— Action item —
Find the line with "(227, 536) none" in the records below. Copy it and every line after it, up to and including the line with "(136, 782) none -> [40,619,73,629] // axios".

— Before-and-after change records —
----------------------------------------

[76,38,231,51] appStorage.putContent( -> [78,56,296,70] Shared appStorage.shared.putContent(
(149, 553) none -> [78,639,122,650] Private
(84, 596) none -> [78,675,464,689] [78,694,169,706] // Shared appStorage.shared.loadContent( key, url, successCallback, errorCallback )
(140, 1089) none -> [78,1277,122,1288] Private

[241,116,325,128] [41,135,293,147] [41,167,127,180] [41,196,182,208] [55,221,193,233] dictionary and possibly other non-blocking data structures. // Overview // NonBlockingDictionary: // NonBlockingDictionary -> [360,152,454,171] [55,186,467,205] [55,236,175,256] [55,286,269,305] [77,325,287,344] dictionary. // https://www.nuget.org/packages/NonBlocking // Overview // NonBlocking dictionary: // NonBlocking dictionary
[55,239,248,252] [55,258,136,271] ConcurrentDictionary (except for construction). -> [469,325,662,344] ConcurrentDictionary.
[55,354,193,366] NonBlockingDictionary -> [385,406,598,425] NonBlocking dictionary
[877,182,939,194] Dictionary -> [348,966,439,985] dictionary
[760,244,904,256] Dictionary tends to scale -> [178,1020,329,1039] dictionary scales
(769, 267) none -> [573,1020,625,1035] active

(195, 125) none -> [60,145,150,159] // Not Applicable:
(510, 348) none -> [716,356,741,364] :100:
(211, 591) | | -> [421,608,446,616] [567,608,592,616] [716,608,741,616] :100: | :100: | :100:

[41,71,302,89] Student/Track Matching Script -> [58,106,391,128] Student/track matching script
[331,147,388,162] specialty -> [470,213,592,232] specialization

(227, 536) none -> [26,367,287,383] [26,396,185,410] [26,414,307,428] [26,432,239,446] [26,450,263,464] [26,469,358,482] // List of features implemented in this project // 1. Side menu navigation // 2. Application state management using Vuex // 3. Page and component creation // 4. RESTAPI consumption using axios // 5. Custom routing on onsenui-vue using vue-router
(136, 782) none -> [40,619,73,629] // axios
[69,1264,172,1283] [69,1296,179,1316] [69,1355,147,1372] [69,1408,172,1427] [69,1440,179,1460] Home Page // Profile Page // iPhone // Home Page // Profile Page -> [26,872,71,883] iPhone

----------------------------------------

— Result —
(227, 536) none -> [26,367,287,383] [26,396,185,410] [26,414,307,428] [26,432,239,446] [26,450,263,464] [26,469,358,482] // List of features implemented in this project // 1. Side menu navigation // 2. Application state management using Vuex // 3. Page and component creation // 4. RESTAPI consumption using axios // 5. Custom routing on onsenui-vue using vue-router
(136, 782) none -> [40,619,73,629] // axios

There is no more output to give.